I built PodPilot — stop babysitting your RunPod GPUs
Real talk — who else has done this on RunPod?
- Refreshed the GPU availability page 15 times waiting for an A100
- Created a volume in one region, then realized the GPU you need only exists somewhere else
- Left a pod running overnight and woke up $40 poorer
- SSH’d into a pod again just to download model weights
- Launched a pod, watched it sit in
CREATEDfor 10 minutes, and had no idea whether it was broken or just slow
I got fed up and built PodPilot — a Python wrapper around the RunPod API focused on ML/CV workflows.
Here’s what it actually does that the dashboard + CLI don’t:
1. Smarter GPU selection
Instead of manually comparing cards, PodPilot scores GPUs using:
- VRAM fit
- Price
- Spot pricing
- Real-time availability
Works across both secure + community cloud.
mgr.recommend(vram_needed=48, budget=2.0)
It returns ranked recommendations with explanations — not just “here are some GPUs”, but why a specific GPU is the best value for your workload right now.
2. Volume + data center matching
This is probably the most annoying RunPod issue.
You create a volume in one data center…
then discover the GPU you actually need doesn’t exist there.
PodPilot checks GPU availability across data centers before creating the volume.
mgr.create_volume("my-models", 100, min_vram=48)
The volume gets placed where 48GB+ GPUs are actually available.

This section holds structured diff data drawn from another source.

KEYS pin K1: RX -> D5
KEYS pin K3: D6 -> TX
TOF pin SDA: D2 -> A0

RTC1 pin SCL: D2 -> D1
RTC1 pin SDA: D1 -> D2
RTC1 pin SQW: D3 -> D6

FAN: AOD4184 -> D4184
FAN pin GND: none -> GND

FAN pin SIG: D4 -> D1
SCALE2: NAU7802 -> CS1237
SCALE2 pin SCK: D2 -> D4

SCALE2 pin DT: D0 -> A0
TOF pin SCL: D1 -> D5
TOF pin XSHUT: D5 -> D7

3. One-command model provisioning
This was the original reason I built the project.
You give PodPilot:
- a shell script
- target VRAM requirement
- volume size
It will:
- Find the best data center
- Create the network volume
- Launch the cheapest temporary pod in that region
- Upload and run your script
- Stream logs live
- Auto-terminate the pod afterward
​
mgr.provision_volume(
"sdxl-models",
size_gb=60,
download_script="download.sh",
gpu_vram=48,
)
End result:
- Models downloaded
- Volume ready
- No manual SSH
- No wasted GPU hours
4. Instant cost visibility
mgr.status()
╭─── RunPod Status ───╮
│ Balance: $47.23 │
│ Spend: $0.44/hr │
│ Hours left: 107.3h │
│ Pods: 2 running, 1 stopped │
│ ● training A100 80GB $1.64/hr │
│ ● inference RTX 4090 $0.44/hr │
╰─────────────────────────────────────╯
One glance shows:
- Remaining credits
- Burn rate
- Estimated runtime left
- Every running pod + hourly cost
5. Pod startup that actually gives feedback
0s Status: CREATED
12s Status: STARTING
Provisioning GPU... ████████████░░░░░░ 38s / 900s
52s Status: RUNNING
Pod ready!
- Live progress
- Auto-retry on API hiccups
- Timeout handling
- Duplicate pod detection
If a pod already exists, it resumes instead of creating another one.
6. Panic buttons
mgr.stop_all() # stop everything NOW
mgr.cleanup() # remove stopped pods eating storage
mgr.terminate_all() # nuke everything
Not a startup. Not a paid tool. Not even on PyPI yet.
Just something I built because I was spending more time managing infrastructure than training models.
git clone https://github.com/anmolduainter/PodPilot.git
Would love feedback from people running ML/CV workloads on RunPod.
What’s the most annoying part of your current setup?